### STUDY MATERIAL ###
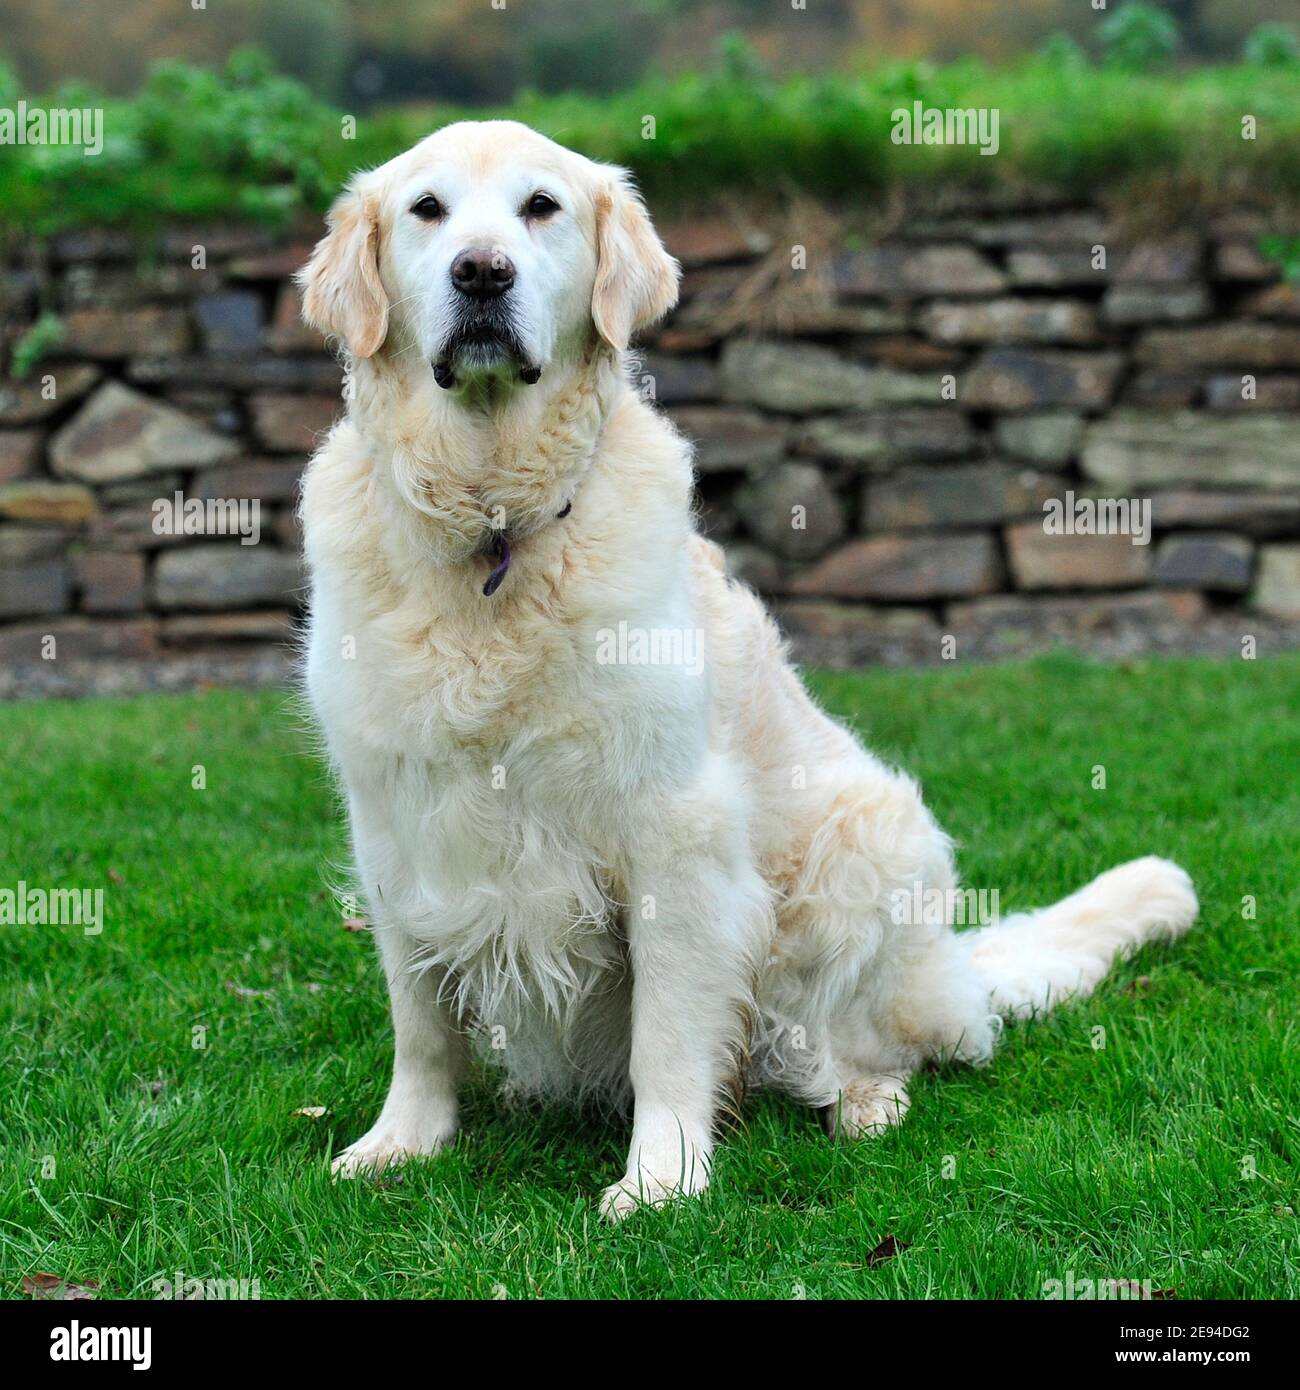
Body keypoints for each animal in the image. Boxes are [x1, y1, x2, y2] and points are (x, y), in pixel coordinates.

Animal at [297, 125, 1201, 1223]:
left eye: (541, 207)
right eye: (426, 210)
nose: (481, 272)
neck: (493, 529)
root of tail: (953, 968)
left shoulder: (676, 828)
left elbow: (669, 1033)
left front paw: (661, 1177)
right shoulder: (395, 823)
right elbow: (421, 1021)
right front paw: (401, 1143)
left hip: (865, 850)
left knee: (875, 1042)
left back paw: (865, 1101)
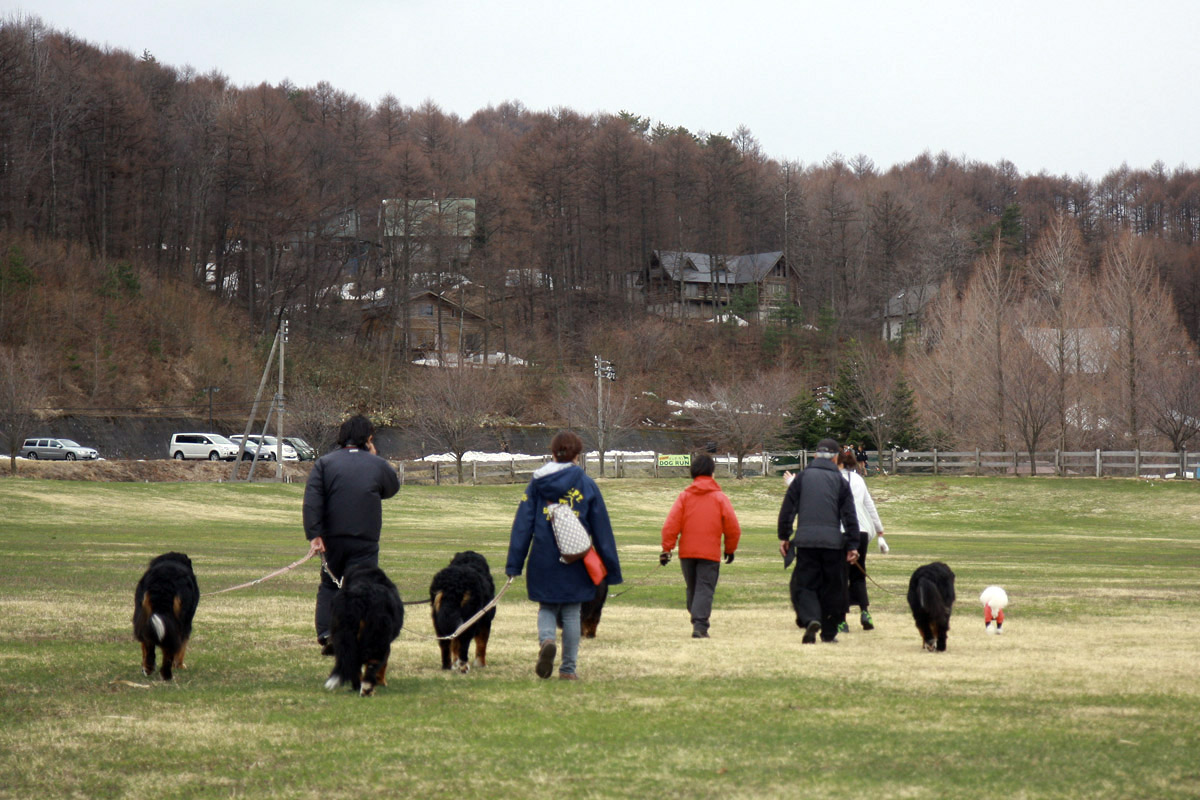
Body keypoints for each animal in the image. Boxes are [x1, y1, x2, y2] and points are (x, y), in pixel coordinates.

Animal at [132, 551, 198, 681]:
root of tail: (163, 581)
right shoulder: (187, 624)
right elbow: (182, 645)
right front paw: (179, 665)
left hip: (143, 614)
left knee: (148, 643)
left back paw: (148, 668)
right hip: (180, 621)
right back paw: (166, 674)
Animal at [326, 563, 405, 695]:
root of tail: (358, 597)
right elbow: (383, 665)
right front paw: (382, 681)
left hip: (342, 634)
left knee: (352, 663)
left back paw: (357, 686)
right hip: (378, 639)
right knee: (372, 665)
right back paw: (367, 689)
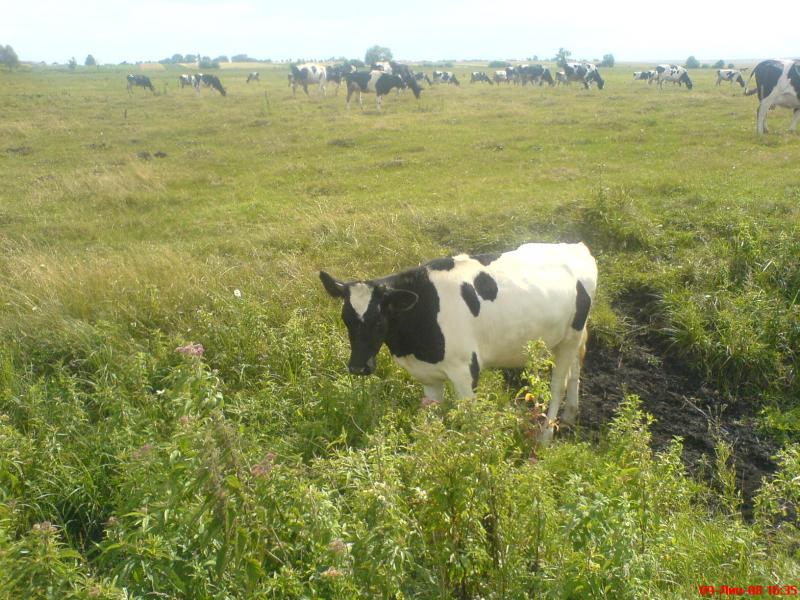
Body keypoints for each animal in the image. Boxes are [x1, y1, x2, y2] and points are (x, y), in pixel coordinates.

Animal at [322, 244, 596, 446]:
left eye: (379, 320)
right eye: (345, 319)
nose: (358, 367)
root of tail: (575, 247)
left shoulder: (465, 371)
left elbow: (471, 422)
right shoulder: (429, 378)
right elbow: (432, 420)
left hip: (570, 337)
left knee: (558, 385)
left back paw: (546, 436)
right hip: (569, 338)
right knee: (575, 370)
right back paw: (569, 418)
###
### WHAT NEEDS TO BE DONE:
Each line in the records that carries "root" must be copied out.

### RESPONSE AREA:
root of tail: (953, 968)
root of tail: (163, 581)
root of tail: (358, 597)
root of tail: (575, 247)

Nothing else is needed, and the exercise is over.